Dialéctica de Cristina

ciudad / campo

riqueza / pobreza

oportunidades / carencias

entretención / aburrimiento

realidad / fantasía

El quiebre de Tristán, el otro protagonista de la película, su desconexión con lo que lo rodea, pareciera referirse a una cierta clase media profesional, sin grandes problemas, pero que no logra establecer un vínculo con sus circunstancias, y se encuentra sin lugar frente a los cambios en su entorno. ¿Quiere estar en la ciudad antigua, de cantineras tatuadas y borracheras de trasnoche; o en la ciudad media-alta, de cafés y paisajismo cuidado y mujeres frías y distantes; o en las afueras, arriba de un cerro con su madre ciega (es decir, fuera del espectáculo de la ciudad)? Al terminar la película, aún no tenemos una respuesta.

En todo caso la pérdida, la transformación del arquitecto, se muestra como un hecho primordialmente espacial. En una ciudad segregada como la Santiago de principio de milenio, cambiar de barrio es ciertamente cambiar de vida.

Al final de la película la identidad perdida de Tristán le es devuelta producto de un accidente, y los personajes que integran el triangulo central de la narración se encuentran dentro de un espacio cerrado, íntimo. La joven mapuche, el arquitecto y su (ex-) amante tienen que dejar de ser espectadores distanciados y entrar en conflicto directo. ¿Cómo se resuelve este enfrentamiento?, ¿cómo se vuelven a encontrar estas imágenes distintas de la ciudad?

La película no quiere aventurar soluciones, nos deja con una vista panorámica de Santiago, desde la altura, un paneo lento que nos muestra a Cristina feliz, o al menos tranquila, de ver todos las calles, callejones y plazas que le falta recorrer.

La construcción de la imagen que se realiza en esta y otras películas del cine latinoamericano contemporáneo es la de una ciudad sin grandes hitos, sin espacios de extrema relevancia. Es una ciudad de pedazos, de texturas más que de puntos y líneas. Esta urbe extensa y diversificada se podría reconocer en casi cualquiera otra metrópolis latinoamericana, e incluso en otras capitales tercermundistas.

La relevancia de esta imagen emergente está en la búsqueda de sistemas de significación que permitan generar narrativas e imágenes que den forma y tengan cabida dentro de la ciudad contemporánea, construida no desde el esplendor mercantilista ni el autoritarismo grandilocuente, sino desde una lógica distribuida, de mercado y robo; a pequeña escala; de apropiación y adaptación.

El cine, definido desde sus inicios como la recomposición de una imagen fragmentada, parece ser, al menos al principio del siglo 21, el principal candidato para poder recrear a estas ciudades caóticas, espontáneas y profundamente latinoamericanas.

Santiago tiene esa cosa de que hay días que te encanta y días que lo odias. Y esta cuestión de tener un soundtrack, de repente todo te parece distinto, o eso, estás deprimido, y lo ves de otra manera”.

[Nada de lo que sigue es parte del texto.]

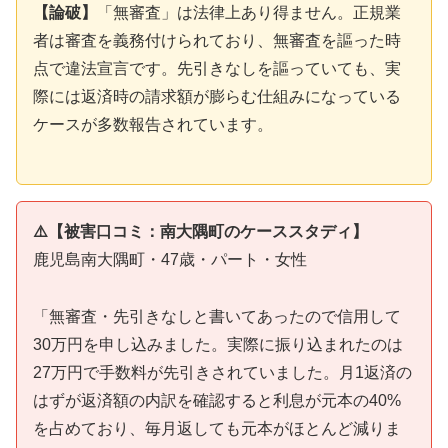
【論破】
「無審査」は法律上あり得ません。正規業
者は審査を義務付けられており、無審査を謳った時
点で違法宣言です。先引きなしを謳っていても、実
際には返済時の請求額が膨らむ仕組みになっている
ケースが多数報告されています。
⚠️【被害口コミ：南大隅町のケーススタディ】
鹿児島南大隅町・47歳・パート・女性
「無審査・先引きなしと書いてあったので信用して
30万円を申し込みました。実際に振り込まれたのは
27万円で手数料が先引きされていました。月1返済の
はずが返済額の内訳を確認すると利息が元本の40%
を占めており、毎月返しても元本がほとんど減りま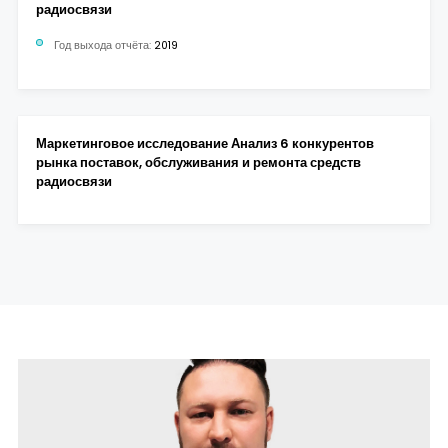
радиосвязи
Год выхода отчёта:
2019
Маркетинговое исследование Анализ 6 конкурентов
рынка поставок, обслуживания и ремонта средств
радиосвязи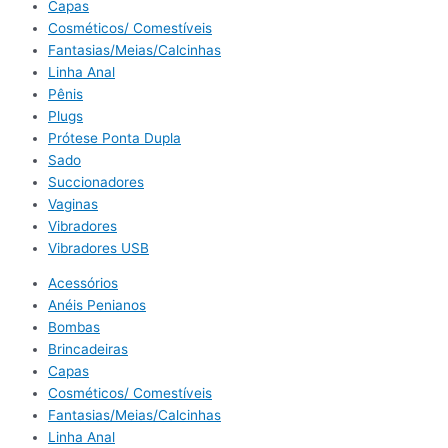
Capas
Cosméticos/ Comestíveis
Fantasias/Meias/Calcinhas
Linha Anal
Pênis
Plugs
Prótese Ponta Dupla
Sado
Succionadores
Vaginas
Vibradores
Vibradores USB
Acessórios
Anéis Penianos
Bombas
Brincadeiras
Capas
Cosméticos/ Comestíveis
Fantasias/Meias/Calcinhas
Linha Anal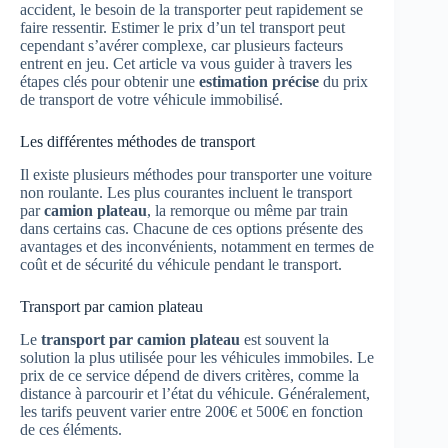
accident, le besoin de la transporter peut rapidement se
faire ressentir. Estimer le prix d’un tel transport peut
cependant s’avérer complexe, car plusieurs facteurs
entrent en jeu. Cet article va vous guider à travers les
étapes clés pour obtenir une
estimation précise
du prix
de transport de votre véhicule immobilisé.
Les différentes méthodes de transport
Il existe plusieurs méthodes pour transporter une voiture
non roulante. Les plus courantes incluent le transport
par
camion plateau
, la remorque ou même par train
dans certains cas. Chacune de ces options présente des
avantages et des inconvénients, notamment en termes de
coût et de sécurité du véhicule pendant le transport.
Transport par camion plateau
Le
transport par camion plateau
est souvent la
solution la plus utilisée pour les véhicules immobiles. Le
prix de ce service dépend de divers critères, comme la
distance à parcourir et l’état du véhicule. Généralement,
les tarifs peuvent varier entre 200€ et 500€ en fonction
de ces éléments.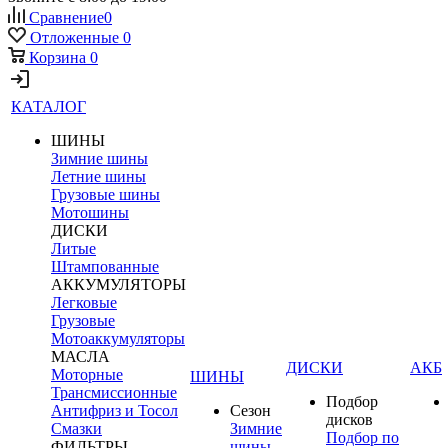
Сравнение
0
Отложенные
0
Корзина
0
КАТАЛОГ
ШИНЫ
Зимние шины
Летние шины
Грузовые шины
Мотошины
ДИСКИ
Литые
Штампованные
АККУМУЛЯТОРЫ
Легковые
Грузовые
Мотоаккумуляторы
МАСЛА
ДИСКИ
АКБ
Моторные
ШИНЫ
Трансмиссионные
Подбор
Антифриз и Тосол
Сезон
дисков
Смазки
Зимние
Подбор по
ФИЛЬТРЫ
шины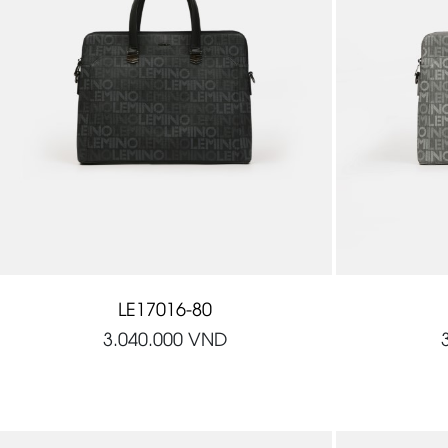
LE17016-80
3.040.000
VND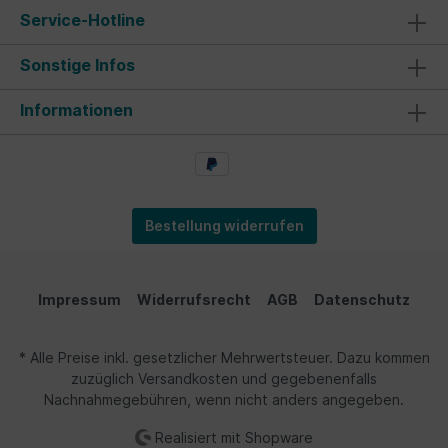
hat eine gummierte Griffzone für ein sicheres
Service-Hotline
Schreiben ohne aus der Hand zu rutschen. Am
Ende des Stiftes hängt ein VW T1 Bulli Clip. Es
gibt den trendigen Kugelschreiber auch für alle
Sonstige Infos
VW Käfer Fans! In pinker Farbe und mit dem „Love
That Bug“ Schriftzug. Der Kugelschreiber ist ein
Informationen
toller Fanartikel. Ein Blickfang und ein schöner
Begleiter für den Alltag, fürs Büro oder in der
Freizeit. Tipp: der Kugelschreiber ist ein schönes
„Give-away“ und ist ein schönes Präsent für
einen Notizblock. Material/Technische Daten Als
größter Volkswagen Lizenznehmer nimmt BRISA
die bestmögliche Qualität seiner Produkte ernst.
Bestellung widerrufen
Von VW FANS - FÜR VW FANS lautet unsere
Devise. Hohe Qualitätsansprüche und offizielle
Lizenzierungen sind bei uns selbstverständlich.
Sie dienen als Grundlage für den Erfolg seit der
Impressum
Widerrufsrecht
AGB
Datenschutz
Einführung im Jahre 2013. Der Kugelschreiber
besteht aus Kunststoff und Metall. Tintenfarbe:
schwarz; Maße: 15 x 2 cm.
* Alle Preise inkl. gesetzlicher Mehrwertsteuer. Dazu kommen
zuzüglich Versandkosten und gegebenenfalls
Nachnahmegebühren, wenn nicht anders angegeben.
Realisiert mit Shopware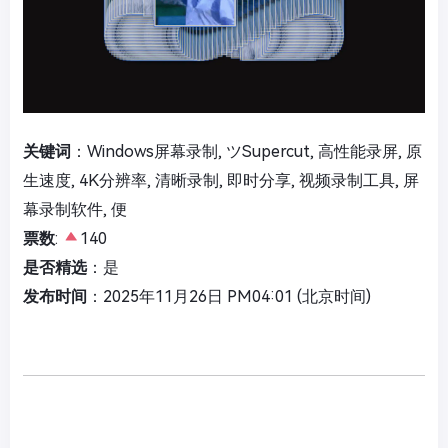
关键词
：Windows屏幕录制, ツSupercut, 高性能录屏, 原
生速度, 4K分辨率, 清晰录制, 即时分享, 视频录制工具, 屏
幕录制软件, 便
票数
:
140
是否精选
：是
发布时间
：2025年11月26日 PM04:01 (北京时间)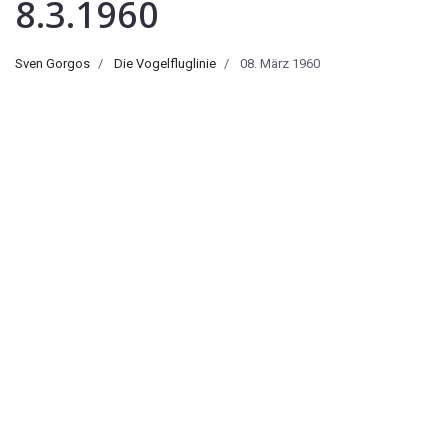
8.3.1960
Sven Gorgos
Die Vogelfluglinie
08. März 1960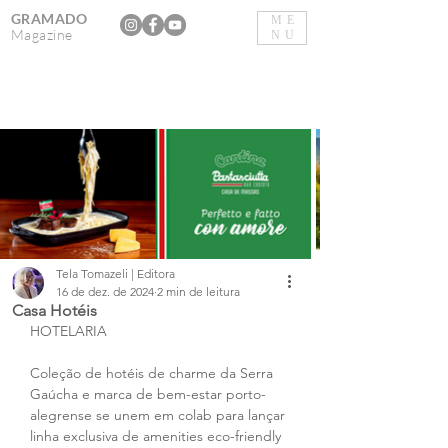
GRAMADO
ME
Magazine
NU
Tela Tomazeli | Editora
16 de dez. de 2024
2 min de leitura
Casa Hotéis
HOTELARIA
Coleção de hotéis de charme da Serra 
Gaúcha e marca de bem-estar porto-
alegrense se unem em colab para lançar 
linha exclusiva de amenities eco-friendly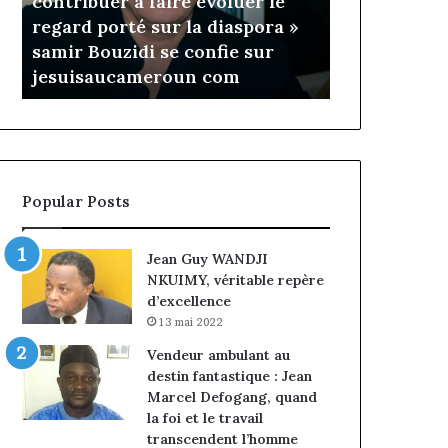
contribuer à faire évoluer le
Fondation 
évoluer
prend
regard porté sur la diaspora »
Rose Leke p
le
la
samir Bouzidi se confie sur
du conseil,
regard
présidence
jesuisaucameroun com
Pondi nomm
porté
du
sur
conseil,
la
Jean-
diaspora »
Emmanuel
samir
Pondi
Bouzidi
nommé
Popular Posts
se
vice-
confie
président
sur
Jean Guy WANDJI
jesuisaucameroun
NKUIMY, véritable repère
com
d’excellence
13 mai 2022
Vendeur ambulant au
destin fantastique : Jean
Marcel Defogang, quand
la foi et le travail
transcendent l’homme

Alicia Scherson, entrevista en Revista laFuga.

 Bibliografía

D. B. Clarke (Ed.) (1997). The Cinematic City. London: Routledge.

Greene, R. (2005). Conversación con Alicia Scherson. La ciudad y las alcachofas. Bifurcaciones. Recuperado de www.bifurcaciones.cl/004/Scherson.htm

Janoschka, M. (2002). El nuevo modelo de la ciudad latinoamericana: fragmentación y privatización. EURE, XXVIII(85), 11-20.

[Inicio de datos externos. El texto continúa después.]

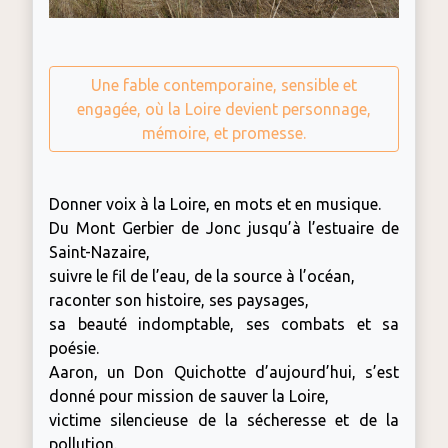
Une fable contemporaine, sensible et
engagée, où la Loire devient personnage,
mémoire, et promesse.
Donner voix à la Loire, en mots et en musique.
Du Mont Gerbier de Jonc jusqu’à l’estuaire de
Saint-Nazaire,
suivre le fil de l’eau, de la source à l’océan,
raconter son histoire, ses paysages,
sa beauté indomptable, ses combats et sa
poésie.
Aaron, un Don Quichotte d’aujourd’hui, s’est
donné pour mission de sauver la Loire,
victime silencieuse de la sécheresse et de la
pollution.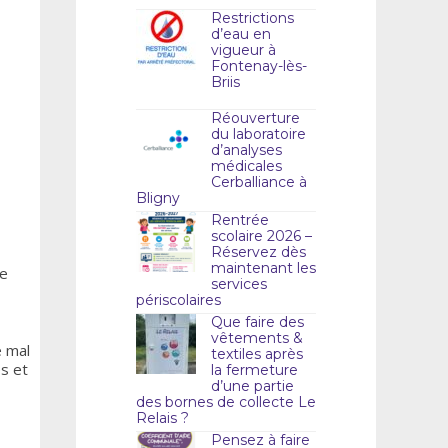
Restrictions
d’eau en
vigueur à
Fontenay-lès-
Briis
Réouverture
du laboratoire
d’analyses
médicales
Cerballiance à
Bligny
Rentrée
scolaire 2026 –
Réservez dès
maintenant les
ue
services
périscolaires
Que faire des
vêtements &
e mal
textiles après
es et
la fermeture
d’une partie
des bornes de collecte Le
Relais ?
Pensez à faire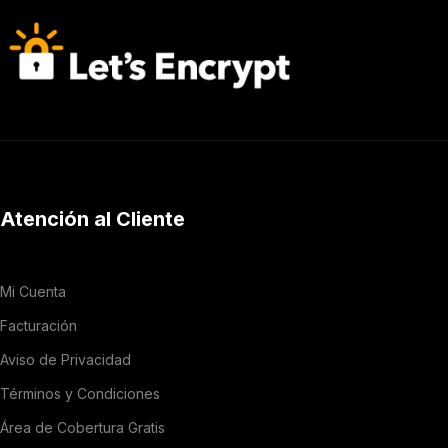
Atención al Cliente
Mi Cuenta
Facturación
Aviso de Privacidad
Términos y Condiciones
Área de Cobertura Gratis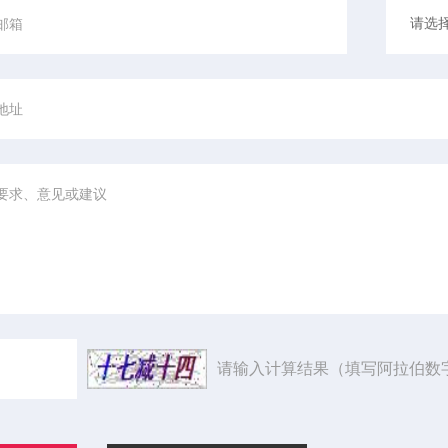
请输入计算结果（填写阿拉伯数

Kale, G. (2005). Interacción entre cine y arquitectura: una mirada a través de la primera mitad del siglo XX. Bifurcaciones. Recuperado de www.bifurcaciones.cl/003/Kale.htm

Shiel, M. (2001). Cinema and the City in History and Theory. En M. Shiel & T. Fitzmaurice (Eds.) Cinema and the City: Film and Urban Societies in a Global Context. Oxford: Blackwell Publishers.